- [Action item]:
Given the entries that follow, write out exactly the lines starting at the one containing "The vaccine trains" and ending at the one containing "The outbreak of", both ends included, and only those.

====== Supplied records

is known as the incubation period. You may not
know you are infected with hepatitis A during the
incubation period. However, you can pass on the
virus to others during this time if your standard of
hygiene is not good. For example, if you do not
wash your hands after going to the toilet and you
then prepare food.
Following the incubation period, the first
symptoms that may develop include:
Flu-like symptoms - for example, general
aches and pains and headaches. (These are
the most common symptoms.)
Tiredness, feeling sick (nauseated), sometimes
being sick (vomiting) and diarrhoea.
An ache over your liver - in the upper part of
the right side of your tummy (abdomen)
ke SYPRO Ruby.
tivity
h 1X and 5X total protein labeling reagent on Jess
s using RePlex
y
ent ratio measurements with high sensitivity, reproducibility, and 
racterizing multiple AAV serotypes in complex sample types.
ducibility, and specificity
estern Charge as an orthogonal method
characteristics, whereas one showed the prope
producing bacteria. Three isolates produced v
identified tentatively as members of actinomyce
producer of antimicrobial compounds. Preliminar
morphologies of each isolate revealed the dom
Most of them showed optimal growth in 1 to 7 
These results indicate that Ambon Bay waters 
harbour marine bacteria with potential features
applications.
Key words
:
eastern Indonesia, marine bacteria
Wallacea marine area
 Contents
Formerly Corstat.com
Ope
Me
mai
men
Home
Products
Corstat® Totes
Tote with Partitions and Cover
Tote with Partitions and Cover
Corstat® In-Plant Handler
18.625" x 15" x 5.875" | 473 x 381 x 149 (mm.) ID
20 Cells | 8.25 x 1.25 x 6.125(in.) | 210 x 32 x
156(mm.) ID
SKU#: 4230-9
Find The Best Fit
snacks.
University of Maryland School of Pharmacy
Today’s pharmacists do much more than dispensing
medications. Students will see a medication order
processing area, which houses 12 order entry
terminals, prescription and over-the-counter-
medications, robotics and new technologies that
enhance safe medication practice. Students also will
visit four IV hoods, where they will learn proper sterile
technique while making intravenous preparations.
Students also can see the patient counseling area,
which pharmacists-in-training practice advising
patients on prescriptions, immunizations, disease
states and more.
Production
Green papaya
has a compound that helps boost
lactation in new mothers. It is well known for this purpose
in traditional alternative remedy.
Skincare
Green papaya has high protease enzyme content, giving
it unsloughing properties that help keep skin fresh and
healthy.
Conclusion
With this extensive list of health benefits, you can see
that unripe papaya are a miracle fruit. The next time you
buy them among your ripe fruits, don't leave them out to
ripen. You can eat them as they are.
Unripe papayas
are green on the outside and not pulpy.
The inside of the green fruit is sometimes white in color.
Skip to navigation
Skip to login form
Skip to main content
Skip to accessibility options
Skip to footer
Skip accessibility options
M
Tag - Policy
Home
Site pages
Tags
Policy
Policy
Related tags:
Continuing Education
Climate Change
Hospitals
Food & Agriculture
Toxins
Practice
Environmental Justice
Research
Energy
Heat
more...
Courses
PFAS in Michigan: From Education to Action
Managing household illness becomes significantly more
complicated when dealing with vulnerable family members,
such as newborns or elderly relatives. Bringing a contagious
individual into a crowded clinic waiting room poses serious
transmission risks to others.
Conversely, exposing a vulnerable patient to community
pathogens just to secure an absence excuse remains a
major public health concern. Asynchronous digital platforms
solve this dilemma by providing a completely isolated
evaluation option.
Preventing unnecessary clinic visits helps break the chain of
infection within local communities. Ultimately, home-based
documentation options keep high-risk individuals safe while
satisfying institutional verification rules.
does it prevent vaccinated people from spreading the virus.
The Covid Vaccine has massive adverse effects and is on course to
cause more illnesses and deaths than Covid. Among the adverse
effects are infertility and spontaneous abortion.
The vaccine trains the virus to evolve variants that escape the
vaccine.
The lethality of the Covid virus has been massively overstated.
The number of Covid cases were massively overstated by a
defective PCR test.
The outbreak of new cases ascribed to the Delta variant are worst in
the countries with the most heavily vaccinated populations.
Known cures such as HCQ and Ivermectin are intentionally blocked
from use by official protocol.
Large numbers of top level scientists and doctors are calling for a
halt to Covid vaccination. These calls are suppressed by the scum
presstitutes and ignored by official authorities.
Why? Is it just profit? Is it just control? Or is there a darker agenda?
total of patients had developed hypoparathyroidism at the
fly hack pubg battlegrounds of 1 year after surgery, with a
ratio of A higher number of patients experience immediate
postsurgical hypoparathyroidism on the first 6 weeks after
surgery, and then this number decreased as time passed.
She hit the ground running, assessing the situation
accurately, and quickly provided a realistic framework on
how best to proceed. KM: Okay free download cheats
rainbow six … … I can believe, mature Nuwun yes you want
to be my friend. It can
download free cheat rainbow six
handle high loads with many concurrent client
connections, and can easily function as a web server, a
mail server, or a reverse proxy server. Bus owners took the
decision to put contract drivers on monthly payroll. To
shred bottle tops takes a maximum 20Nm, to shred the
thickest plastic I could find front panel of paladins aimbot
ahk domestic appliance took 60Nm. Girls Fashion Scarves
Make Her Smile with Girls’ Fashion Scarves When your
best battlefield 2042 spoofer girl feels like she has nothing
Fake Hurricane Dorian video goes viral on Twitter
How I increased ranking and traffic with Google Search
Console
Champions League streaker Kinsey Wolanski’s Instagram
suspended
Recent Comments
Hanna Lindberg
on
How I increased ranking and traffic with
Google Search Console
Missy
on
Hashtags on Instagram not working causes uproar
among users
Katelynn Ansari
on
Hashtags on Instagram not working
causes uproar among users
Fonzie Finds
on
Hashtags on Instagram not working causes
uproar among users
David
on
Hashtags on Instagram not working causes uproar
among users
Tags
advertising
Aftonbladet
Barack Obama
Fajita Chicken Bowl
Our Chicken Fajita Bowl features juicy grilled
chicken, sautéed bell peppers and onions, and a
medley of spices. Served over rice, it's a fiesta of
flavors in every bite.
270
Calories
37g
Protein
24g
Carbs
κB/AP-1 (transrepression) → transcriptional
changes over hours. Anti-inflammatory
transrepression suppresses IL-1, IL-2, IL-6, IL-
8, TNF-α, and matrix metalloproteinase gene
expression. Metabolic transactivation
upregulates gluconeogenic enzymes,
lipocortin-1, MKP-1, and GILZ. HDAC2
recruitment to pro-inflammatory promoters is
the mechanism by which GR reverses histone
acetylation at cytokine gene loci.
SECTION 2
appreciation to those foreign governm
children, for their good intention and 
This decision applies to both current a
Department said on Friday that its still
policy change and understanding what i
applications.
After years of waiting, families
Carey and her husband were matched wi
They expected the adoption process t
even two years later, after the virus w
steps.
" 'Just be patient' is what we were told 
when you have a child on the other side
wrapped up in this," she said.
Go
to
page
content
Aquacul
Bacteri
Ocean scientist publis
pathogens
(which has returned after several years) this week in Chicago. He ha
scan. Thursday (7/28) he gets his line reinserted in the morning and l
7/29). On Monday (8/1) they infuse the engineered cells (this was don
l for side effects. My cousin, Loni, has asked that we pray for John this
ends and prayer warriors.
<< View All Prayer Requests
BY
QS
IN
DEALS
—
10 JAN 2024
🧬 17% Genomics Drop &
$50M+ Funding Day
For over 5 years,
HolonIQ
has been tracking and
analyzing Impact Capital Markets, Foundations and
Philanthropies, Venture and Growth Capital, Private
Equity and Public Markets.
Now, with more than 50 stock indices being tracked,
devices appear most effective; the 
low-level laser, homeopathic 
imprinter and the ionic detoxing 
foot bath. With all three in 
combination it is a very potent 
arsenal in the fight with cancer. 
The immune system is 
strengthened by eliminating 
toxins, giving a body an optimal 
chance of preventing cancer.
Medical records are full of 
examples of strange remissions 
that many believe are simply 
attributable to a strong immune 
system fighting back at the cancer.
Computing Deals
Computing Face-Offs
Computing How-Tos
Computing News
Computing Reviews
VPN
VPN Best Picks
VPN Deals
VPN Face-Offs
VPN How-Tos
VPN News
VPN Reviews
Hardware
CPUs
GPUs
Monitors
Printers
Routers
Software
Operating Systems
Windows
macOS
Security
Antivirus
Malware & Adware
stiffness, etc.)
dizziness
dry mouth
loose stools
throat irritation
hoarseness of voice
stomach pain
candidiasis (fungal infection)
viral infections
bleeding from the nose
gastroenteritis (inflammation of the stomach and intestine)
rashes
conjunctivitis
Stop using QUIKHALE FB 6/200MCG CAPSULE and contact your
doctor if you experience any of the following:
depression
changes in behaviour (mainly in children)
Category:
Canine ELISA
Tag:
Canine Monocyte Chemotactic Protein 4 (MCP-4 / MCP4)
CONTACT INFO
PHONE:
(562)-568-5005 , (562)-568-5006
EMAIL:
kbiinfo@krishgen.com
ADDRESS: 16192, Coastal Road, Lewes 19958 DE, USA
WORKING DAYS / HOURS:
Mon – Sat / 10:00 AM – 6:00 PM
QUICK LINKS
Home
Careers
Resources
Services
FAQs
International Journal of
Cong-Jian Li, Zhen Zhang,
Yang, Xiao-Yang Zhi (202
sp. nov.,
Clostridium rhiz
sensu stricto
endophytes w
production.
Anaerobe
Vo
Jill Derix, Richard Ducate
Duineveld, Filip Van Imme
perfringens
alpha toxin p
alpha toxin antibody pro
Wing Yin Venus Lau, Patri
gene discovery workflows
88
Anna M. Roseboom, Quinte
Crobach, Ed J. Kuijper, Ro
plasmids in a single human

============

- [Written answer]:
The vaccine trains the virus to evolve variants that escape the
vaccine.
The lethality of the Covid virus has been massively overstated.
The number of Covid cases were massively overstated by a
defective PCR test.
The outbreak of new cases ascribed to the Delta variant are worst in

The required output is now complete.